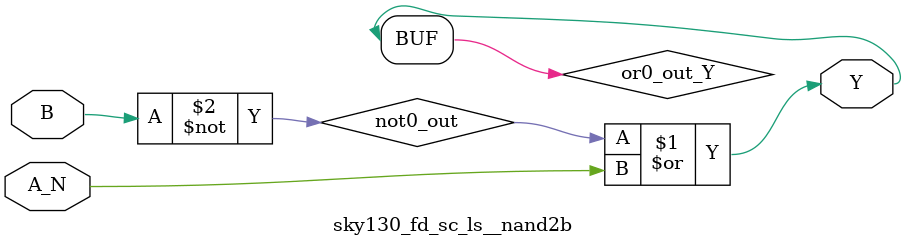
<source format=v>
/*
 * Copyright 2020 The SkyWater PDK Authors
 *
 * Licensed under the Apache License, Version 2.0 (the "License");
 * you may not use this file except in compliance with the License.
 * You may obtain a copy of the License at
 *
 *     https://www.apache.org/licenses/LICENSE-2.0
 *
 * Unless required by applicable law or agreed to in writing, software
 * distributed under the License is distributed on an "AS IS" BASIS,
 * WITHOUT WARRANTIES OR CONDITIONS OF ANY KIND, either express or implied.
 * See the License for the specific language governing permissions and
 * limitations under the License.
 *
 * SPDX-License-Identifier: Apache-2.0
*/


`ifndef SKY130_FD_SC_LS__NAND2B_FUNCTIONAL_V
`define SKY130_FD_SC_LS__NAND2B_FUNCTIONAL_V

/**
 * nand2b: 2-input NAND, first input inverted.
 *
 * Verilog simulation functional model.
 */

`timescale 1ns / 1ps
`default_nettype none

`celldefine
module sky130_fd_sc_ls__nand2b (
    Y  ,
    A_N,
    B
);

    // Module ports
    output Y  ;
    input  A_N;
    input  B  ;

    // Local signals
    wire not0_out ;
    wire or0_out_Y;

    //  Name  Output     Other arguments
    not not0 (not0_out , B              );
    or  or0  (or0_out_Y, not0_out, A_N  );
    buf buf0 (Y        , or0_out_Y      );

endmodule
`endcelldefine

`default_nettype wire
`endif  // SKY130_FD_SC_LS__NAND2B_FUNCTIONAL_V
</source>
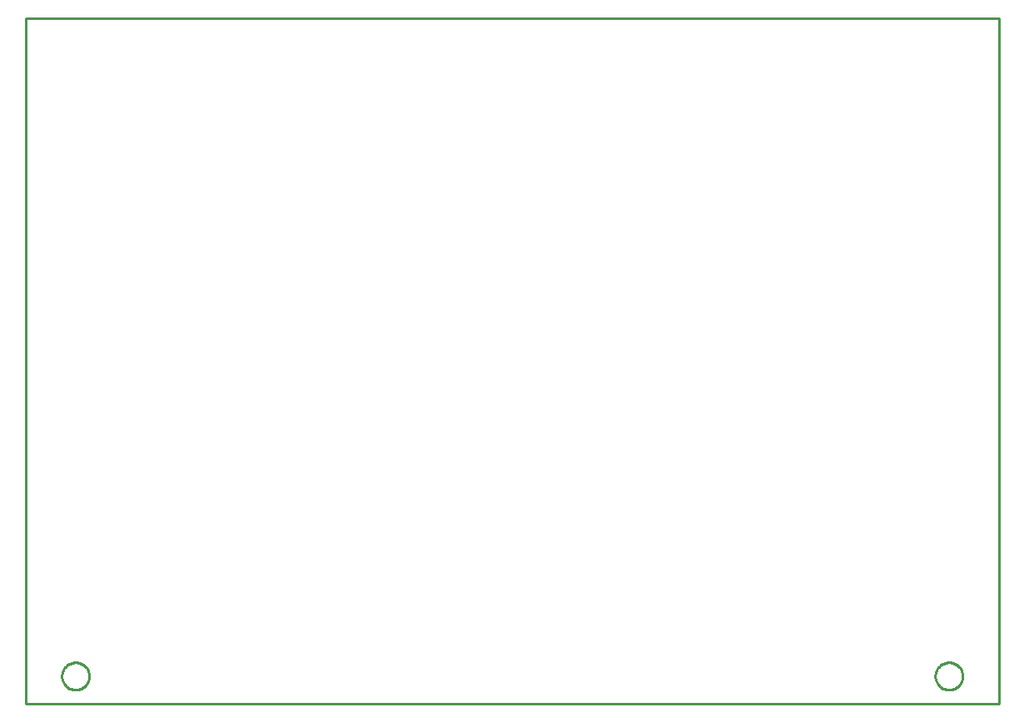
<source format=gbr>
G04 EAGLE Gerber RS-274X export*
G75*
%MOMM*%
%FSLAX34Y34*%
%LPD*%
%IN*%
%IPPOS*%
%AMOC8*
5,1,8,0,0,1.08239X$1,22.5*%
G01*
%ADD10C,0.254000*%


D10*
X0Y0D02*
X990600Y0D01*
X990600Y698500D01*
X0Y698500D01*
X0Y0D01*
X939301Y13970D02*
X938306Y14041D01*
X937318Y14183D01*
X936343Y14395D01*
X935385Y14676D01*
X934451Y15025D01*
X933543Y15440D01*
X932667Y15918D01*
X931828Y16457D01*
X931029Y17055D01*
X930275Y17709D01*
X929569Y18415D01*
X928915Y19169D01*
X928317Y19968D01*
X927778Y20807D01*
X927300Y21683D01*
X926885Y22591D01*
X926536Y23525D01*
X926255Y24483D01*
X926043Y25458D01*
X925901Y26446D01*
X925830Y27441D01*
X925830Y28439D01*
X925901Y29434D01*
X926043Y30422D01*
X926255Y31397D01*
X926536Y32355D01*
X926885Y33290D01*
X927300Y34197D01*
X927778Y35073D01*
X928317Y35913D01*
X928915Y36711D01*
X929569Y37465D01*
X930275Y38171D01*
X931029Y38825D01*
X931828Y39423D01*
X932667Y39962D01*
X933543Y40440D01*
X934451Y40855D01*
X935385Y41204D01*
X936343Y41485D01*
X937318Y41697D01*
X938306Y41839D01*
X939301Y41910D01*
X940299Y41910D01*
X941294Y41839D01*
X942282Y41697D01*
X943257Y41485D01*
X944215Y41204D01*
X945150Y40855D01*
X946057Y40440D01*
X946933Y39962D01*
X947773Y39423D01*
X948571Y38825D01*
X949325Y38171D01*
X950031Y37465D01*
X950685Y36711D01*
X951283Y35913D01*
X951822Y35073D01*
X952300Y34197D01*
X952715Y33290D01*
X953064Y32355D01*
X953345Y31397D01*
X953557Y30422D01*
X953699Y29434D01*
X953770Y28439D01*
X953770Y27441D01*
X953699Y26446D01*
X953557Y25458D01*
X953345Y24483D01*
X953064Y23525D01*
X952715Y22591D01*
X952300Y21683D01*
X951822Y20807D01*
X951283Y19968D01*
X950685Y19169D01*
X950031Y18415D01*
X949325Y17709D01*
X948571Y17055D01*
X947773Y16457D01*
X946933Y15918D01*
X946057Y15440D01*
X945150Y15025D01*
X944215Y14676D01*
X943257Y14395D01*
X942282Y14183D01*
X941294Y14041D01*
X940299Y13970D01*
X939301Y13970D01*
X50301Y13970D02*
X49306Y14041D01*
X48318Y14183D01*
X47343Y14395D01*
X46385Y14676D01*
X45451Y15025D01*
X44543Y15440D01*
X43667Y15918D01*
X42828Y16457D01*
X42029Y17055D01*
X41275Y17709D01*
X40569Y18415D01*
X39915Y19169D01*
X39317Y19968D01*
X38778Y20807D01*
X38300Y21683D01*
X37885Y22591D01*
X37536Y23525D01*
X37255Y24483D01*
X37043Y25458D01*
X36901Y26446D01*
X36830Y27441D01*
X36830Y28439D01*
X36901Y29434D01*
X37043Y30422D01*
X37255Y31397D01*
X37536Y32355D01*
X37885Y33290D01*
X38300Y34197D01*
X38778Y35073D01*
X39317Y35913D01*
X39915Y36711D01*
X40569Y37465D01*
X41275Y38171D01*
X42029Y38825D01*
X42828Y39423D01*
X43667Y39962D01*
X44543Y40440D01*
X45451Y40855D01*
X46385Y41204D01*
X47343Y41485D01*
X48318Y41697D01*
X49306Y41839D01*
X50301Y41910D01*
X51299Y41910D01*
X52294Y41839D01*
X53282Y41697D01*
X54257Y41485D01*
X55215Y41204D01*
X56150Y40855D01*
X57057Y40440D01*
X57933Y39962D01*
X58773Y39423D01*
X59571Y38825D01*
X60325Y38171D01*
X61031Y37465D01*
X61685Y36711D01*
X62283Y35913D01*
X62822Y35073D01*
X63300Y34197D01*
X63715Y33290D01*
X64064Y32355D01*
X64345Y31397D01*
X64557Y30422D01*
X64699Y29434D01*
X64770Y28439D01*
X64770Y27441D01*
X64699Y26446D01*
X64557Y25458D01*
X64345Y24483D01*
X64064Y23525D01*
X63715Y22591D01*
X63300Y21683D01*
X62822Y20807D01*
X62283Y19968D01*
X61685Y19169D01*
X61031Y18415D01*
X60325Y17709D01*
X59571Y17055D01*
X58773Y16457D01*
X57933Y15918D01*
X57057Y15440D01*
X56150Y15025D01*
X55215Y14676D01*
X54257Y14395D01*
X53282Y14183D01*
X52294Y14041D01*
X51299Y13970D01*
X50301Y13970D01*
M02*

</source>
******
Job item » Transcribe exactly the lines that run from the first line of the records above through the line with "express or implied.", and include both of those lines; pictures stay out.

Solved exercise »
<source format=v>
/*
 * Copyright 2020 The SkyWater PDK Authors
 *
 * Licensed under the Apache License, Version 2.0 (the "License");
 * you may not use this file except in compliance with the License.
 * You may obtain a copy of the License at
 *
 *     https://www.apache.org/licenses/LICENSE-2.0
 *
 * Unless required by applicable law or agreed to in writing, software
 * distributed under the License is distributed on an "AS IS" BASIS,
 * WITHOUT WARRANTIES OR CONDITIONS OF ANY KIND, either express or implied.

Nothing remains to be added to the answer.